_Job_
Reproduce every line of the material below without changing a single character, keeping each line break and the original order.

Supplied material START

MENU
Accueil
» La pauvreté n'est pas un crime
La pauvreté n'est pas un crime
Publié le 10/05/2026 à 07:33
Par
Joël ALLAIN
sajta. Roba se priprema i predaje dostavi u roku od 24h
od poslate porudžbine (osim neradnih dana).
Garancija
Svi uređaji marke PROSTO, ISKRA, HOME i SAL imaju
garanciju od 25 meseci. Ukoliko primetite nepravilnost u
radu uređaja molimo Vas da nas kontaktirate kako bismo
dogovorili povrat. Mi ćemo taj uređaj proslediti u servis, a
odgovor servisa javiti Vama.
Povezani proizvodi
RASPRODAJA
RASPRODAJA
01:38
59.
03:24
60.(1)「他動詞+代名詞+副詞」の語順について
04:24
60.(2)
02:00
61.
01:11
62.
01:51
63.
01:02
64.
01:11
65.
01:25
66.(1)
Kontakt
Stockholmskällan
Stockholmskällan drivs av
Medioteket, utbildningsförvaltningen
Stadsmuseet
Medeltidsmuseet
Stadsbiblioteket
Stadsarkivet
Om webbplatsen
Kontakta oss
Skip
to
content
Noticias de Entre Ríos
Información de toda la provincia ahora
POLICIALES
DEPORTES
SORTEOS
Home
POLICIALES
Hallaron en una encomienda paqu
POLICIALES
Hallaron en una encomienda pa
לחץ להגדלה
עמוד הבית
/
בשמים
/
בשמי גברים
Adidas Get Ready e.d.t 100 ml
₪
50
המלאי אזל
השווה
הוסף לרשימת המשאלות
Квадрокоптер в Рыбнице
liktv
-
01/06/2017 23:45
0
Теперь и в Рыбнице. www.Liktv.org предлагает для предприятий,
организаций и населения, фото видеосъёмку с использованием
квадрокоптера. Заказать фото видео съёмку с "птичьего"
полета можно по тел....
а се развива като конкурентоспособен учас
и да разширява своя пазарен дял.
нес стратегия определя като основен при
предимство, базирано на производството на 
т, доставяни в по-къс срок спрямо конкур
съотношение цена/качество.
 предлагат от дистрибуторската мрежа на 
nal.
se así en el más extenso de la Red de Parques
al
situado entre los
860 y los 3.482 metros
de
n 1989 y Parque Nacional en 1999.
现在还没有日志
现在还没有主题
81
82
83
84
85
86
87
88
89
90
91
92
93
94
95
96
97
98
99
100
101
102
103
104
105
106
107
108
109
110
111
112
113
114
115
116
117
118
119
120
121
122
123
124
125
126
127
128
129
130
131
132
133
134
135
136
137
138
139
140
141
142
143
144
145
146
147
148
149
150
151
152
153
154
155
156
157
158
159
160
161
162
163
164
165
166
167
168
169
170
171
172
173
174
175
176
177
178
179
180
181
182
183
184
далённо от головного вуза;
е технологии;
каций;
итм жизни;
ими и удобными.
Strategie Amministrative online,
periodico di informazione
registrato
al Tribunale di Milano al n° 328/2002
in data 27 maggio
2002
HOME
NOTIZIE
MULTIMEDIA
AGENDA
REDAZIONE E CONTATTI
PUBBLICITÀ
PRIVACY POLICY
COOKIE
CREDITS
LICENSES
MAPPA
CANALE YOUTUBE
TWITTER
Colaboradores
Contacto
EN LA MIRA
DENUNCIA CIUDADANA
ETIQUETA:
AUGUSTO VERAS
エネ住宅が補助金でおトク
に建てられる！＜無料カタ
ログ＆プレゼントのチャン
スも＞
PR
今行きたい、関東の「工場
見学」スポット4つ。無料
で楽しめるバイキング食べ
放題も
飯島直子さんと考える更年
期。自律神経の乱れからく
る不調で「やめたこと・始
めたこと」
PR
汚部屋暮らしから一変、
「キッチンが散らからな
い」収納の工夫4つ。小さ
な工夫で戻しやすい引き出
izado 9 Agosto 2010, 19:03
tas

Supplied material END

_Completed task_
MENU
Accueil
» La pauvreté n'est pas un crime
La pauvreté n'est pas un crime
Publié le 10/05/2026 à 07:33
Par
Joël ALLAIN
sajta. Roba se priprema i predaje dostavi u roku od 24h
od poslate porudžbine (osim neradnih dana).
Garancija
Svi uređaji marke PROSTO, ISKRA, HOME i SAL imaju
garanciju od 25 meseci. Ukoliko primetite nepravilnost u
radu uređaja molimo Vas da nas kontaktirate kako bismo
dogovorili povrat. Mi ćemo taj uređaj proslediti u servis, a
odgovor servisa javiti Vama.
Povezani proizvodi
RASPRODAJA
RASPRODAJA
01:38
59.
03:24
60.(1)「他動詞+代名詞+副詞」の語順について
04:24
60.(2)
02:00
61.
01:11
62.
01:51
63.
01:02
64.
01:11
65.
01:25
66.(1)
Kontakt
Stockholmskällan
Stockholmskällan drivs av
Medioteket, utbildningsförvaltningen
Stadsmuseet
Medeltidsmuseet
Stadsbiblioteket
Stadsarkivet
Om webbplatsen
Kontakta oss
Skip
to
content
Noticias de Entre Ríos
Información de toda la provincia ahora
POLICIALES
DEPORTES
SORTEOS
Home
POLICIALES
Hallaron en una encomienda paqu
POLICIALES
Hallaron en una encomienda pa
לחץ להגדלה
עמוד הבית
/
בשמים
/
בשמי גברים
Adidas Get Ready e.d.t 100 ml
₪
50
המלאי אזל
השווה
הוסף לרשימת המשאלות
Квадрокоптер в Рыбнице
liktv
-
01/06/2017 23:45
0
Теперь и в Рыбнице. www.Liktv.org предлагает для предприятий,
организаций и населения, фото видеосъёмку с использованием
квадрокоптера. Заказать фото видео съёмку с "птичьего"
полета можно по тел....
а се развива като конкурентоспособен учас
и да разширява своя пазарен дял.
нес стратегия определя като основен при
предимство, базирано на производството на 
т, доставяни в по-къс срок спрямо конкур
съотношение цена/качество.
 предлагат от дистрибуторската мрежа на 
nal.
se así en el más extenso de la Red de Parques
al
situado entre los
860 y los 3.482 metros
de
n 1989 y Parque Nacional en 1999.
现在还没有日志
现在还没有主题
81
82
83
84
85
86
87
88
89
90
91
92
93
94
95
96
97
98
99
100
101
102
103
104
105
106
107
108
109
110
111
112
113
114
115
116
117
118
119
120
121
122
123
124
125
126
127
128
129
130
131
132
133
134
135
136
137
138
139
140
141
142
143
144
145
146
147
148
149
150
151
152
153
154
155
156
157
158
159
160
161
162
163
164
165
166
167
168
169
170
171
172
173
174
175
176
177
178
179
180
181
182
183
184
далённо от головного вуза;
е технологии;
каций;
итм жизни;
ими и удобными.
Strategie Amministrative online,
periodico di informazione
registrato
al Tribunale di Milano al n° 328/2002
in data 27 maggio
2002
HOME
NOTIZIE
MULTIMEDIA
AGENDA
REDAZIONE E CONTATTI
PUBBLICITÀ
PRIVACY POLICY
COOKIE
CREDITS
LICENSES
MAPPA
CANALE YOUTUBE
TWITTER
Colaboradores
Contacto
EN LA MIRA
DENUNCIA CIUDADANA
ETIQUETA:
AUGUSTO VERAS
エネ住宅が補助金でおトク
に建てられる！＜無料カタ
ログ＆プレゼントのチャン
スも＞
PR
今行きたい、関東の「工場
見学」スポット4つ。無料
で楽しめるバイキング食べ
放題も
飯島直子さんと考える更年
期。自律神経の乱れからく
る不調で「やめたこと・始
めたこと」
PR
汚部屋暮らしから一変、
「キッチンが散らからな
い」収納の工夫4つ。小さ
な工夫で戻しやすい引き出
izado 9 Agosto 2010, 19:03
tas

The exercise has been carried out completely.